# Action item:
Copy every line of the data in which the word "Table" occurs.

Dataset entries

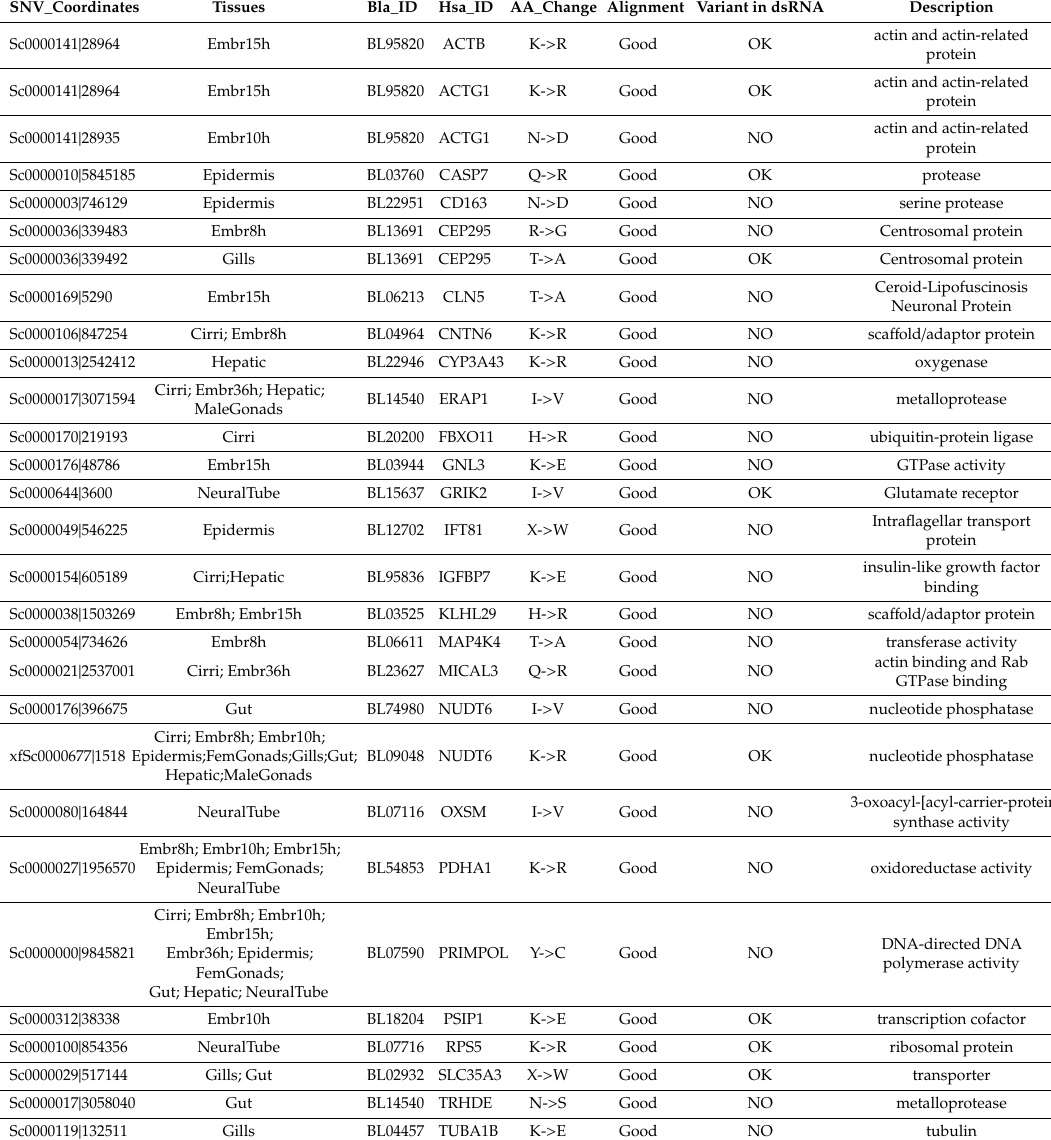
Table 2. Selected windows size 0 class 1 RNA-editing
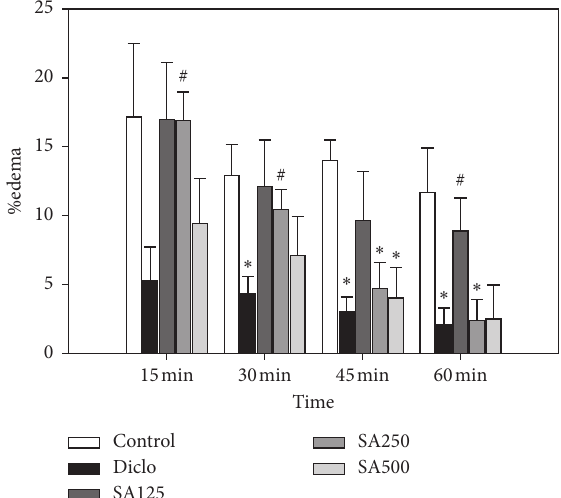
Figure 1: Percentage ear edema induced by xylene at 15, 30, 45, and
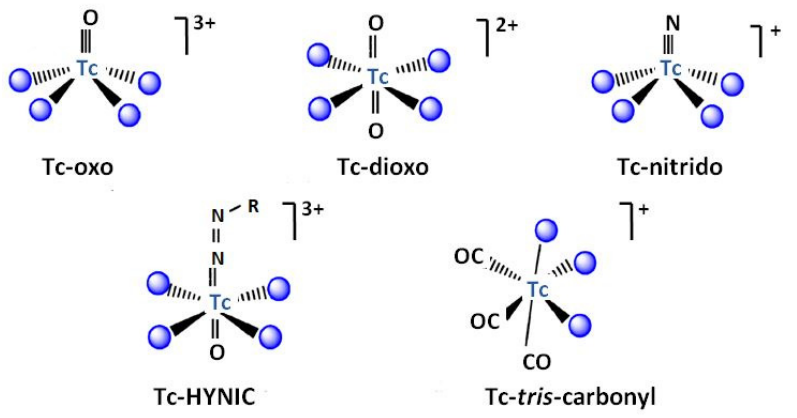
Figure 1. Technetium inorganic fragments used for labeling bioactive molecules. HYNIC- 6-hydrazinonicotinamide. Adopted from [48].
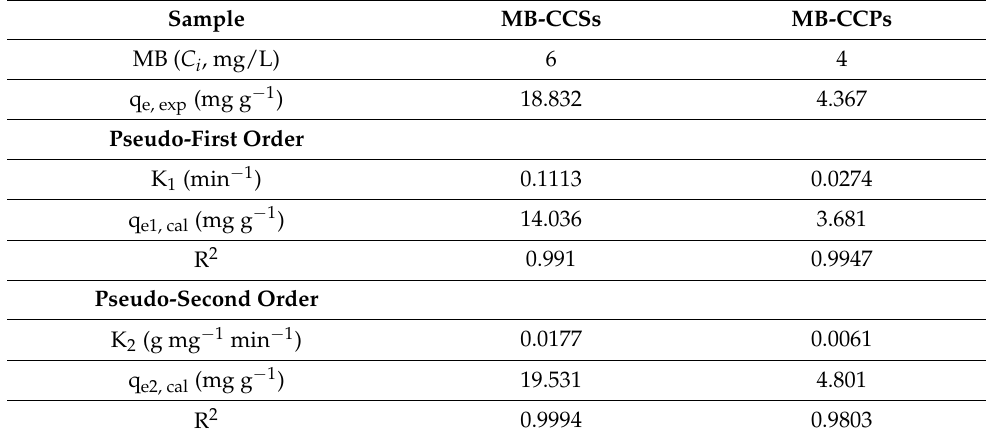
Table 6. Kinetic parameters for the biosorption of MB dye onto CCSs and CCPs.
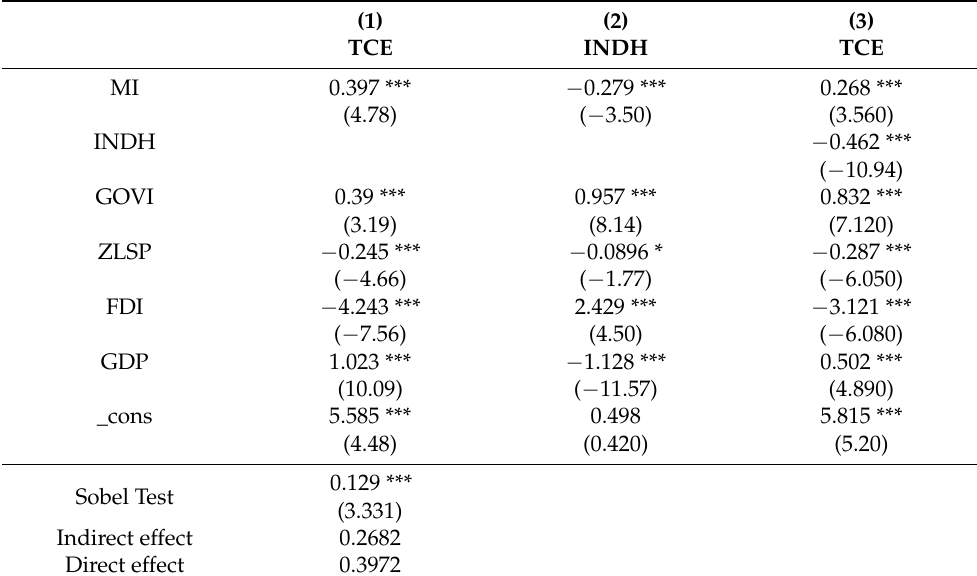
Table 3. Results of mediating effects of industrial upgrades.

# Task answer:
Table 2. Selected windows size 0 class 1 RNA-editing
Table 6. Kinetic parameters for the biosorption of MB dye onto CCSs and CCPs.
Table 3. Results of mediating effects of industrial upgrades.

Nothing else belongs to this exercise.